It’s become the fuel Nazar runs on. This toxic cocktail of want and regret and the memory of one perfect night in Los Angeles that he destroyed with his own stupidity.
The Comets are having their best season in franchise history.
Nazar’s putting up career numbers, on pace for a hundred points if he maintains his current rate.
He should be happy. Should be focused on the playoffs, on the Cup, on all the things he’s worked his entire life for.
Instead, he’s in his hotel room at two AM, watching a streamable clip of Kai Callahan fighting a Bruins defenseman who hit him from behind.
Kai loses the fight — he always does, he’s just not built for fighting — but he doesn’t back down. Just takes his five-minute penalty and skates to the box with blood on his chin, looking more alive than Nazar has felt in months.
He replays it three more times before forcing himself to put the phone down.
This is pathetic. He knows it’s pathetic. Sam caught him watching Wardens highlights last week and made a joke about “scouting the competition,” but there was a question in his eyes that Nazar didn’t want to answer.
The league awards ceremony is, as always, a black-tie hellscape of manufactured excitement.
Nazar arrives at the hotel in a sea of other players, everyone performing confidence they may or may not actually feel and clapping each other on the back and talking shit in that particular way hockey players do when they’re pretending last night’s brutal game didn’t happen.
He’s collecting his bag, when something makes him look up.
A flicker of movement. Third floor. An open window.
He shouldn’t be able to tell from this distance, from this angle, with all the chaos happening around him.
But he knows that silhouette the way he knows his own reflection. The way he knows the weight of his stick, the feel of ice under his blades.
Kai.
He’s standing in the window, leaning against the frame with one hand braced on the sill. Not looking down at the circus of arriving players and flashing cameras. Looking out, past all of it, at the skyline going dark in the distance.
For a long moment, Kai is perfectly still. There’s something about his posture that makes Nazar’s chest tighten.
Then, as if sensing he’s being watched, Kai turns his head. His gaze drifts down, across the chaos of the driveway, and lands with unerring accuracy on Nazar.
Their eyes lock across a hundred feet of air.
The connection is instantaneous—a jolt that makes Nazar forget to breathe, forget where he is, forget everything except the fact that Kai is looking at him.
Then Kai steps back from the window and disappears into the shadows of his room.
The spell breaks.
Someone jostles Nazar’s shoulder. It’s Vyachovsky, saying something about dinner plans.

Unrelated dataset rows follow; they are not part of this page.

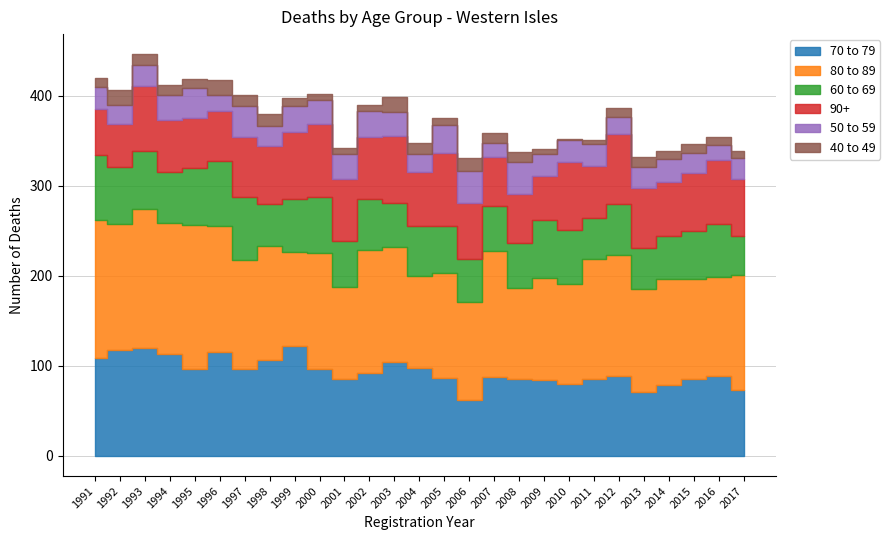

What value does the 40 to 49 series have at 2013, to the nearest 10?

10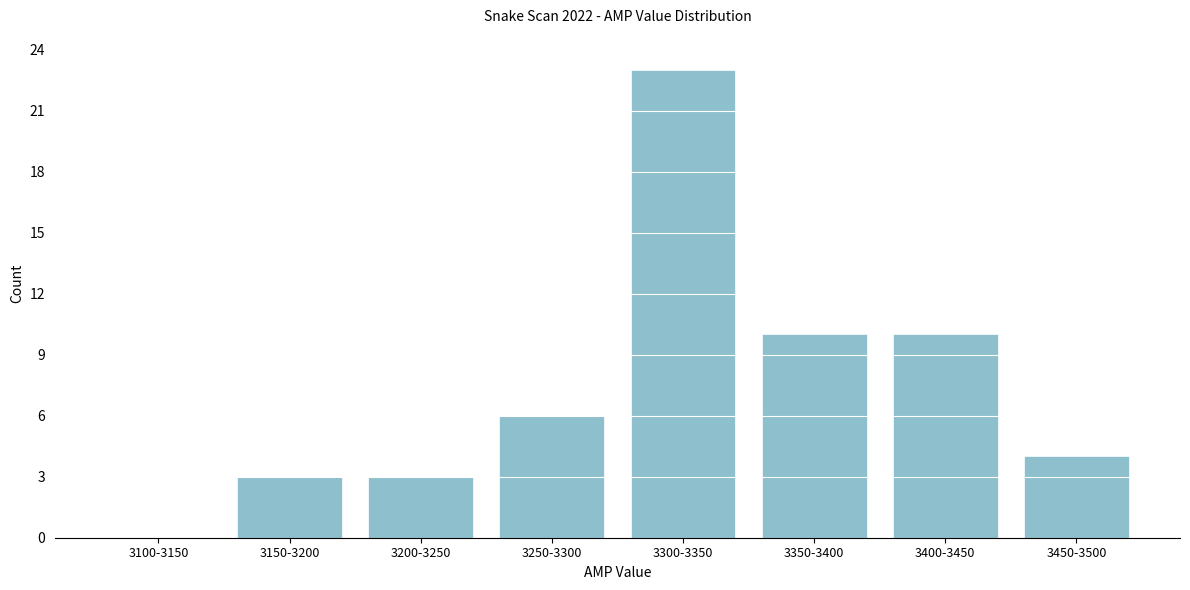

Reading left to right, what are all the values shown in this chart?

3100-3150=0	3150-3200=3	3200-3250=3	3250-3300=6	3300-3350=23	3350-3400=10	3400-3450=10	3450-3500=4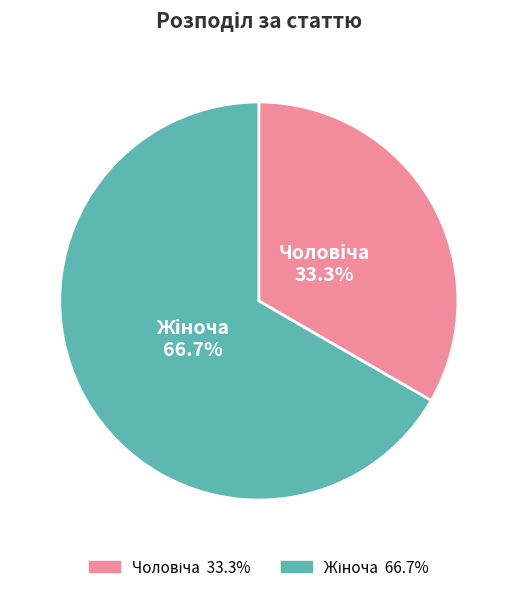

Is there any slice that represents more than half of the pie?

Yes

Nazar nods automatically, not hearing, still staring at the now-empty window.
“You good, man?” Vyachovsky asks.
“Yeah. Fine. Just tired.”
The party after the ceremony is exactly what Nazar expected: a crush of bodies in expensive clothes, champagne that costs more than it should, and conversations that all blend together into meaningless noise.
He spots Kai across the room almost immediately. It’s like his brain has developed a specific radar for him, so he can find Kai in any crowd, any context, without even trying.
Kai is alone, nursing a drink that might be whiskey or might be cola, standing near a column like he’s trying to blend into the architecture.
He’s in a suit that makes him look like he stepped out of a cologne ad. But his usual energy is gone.
It’s wrong. Kai without his defenses doesn’t look free. He looks exposed. Vulnerable in a way that makes Nazar’s protective instincts surge.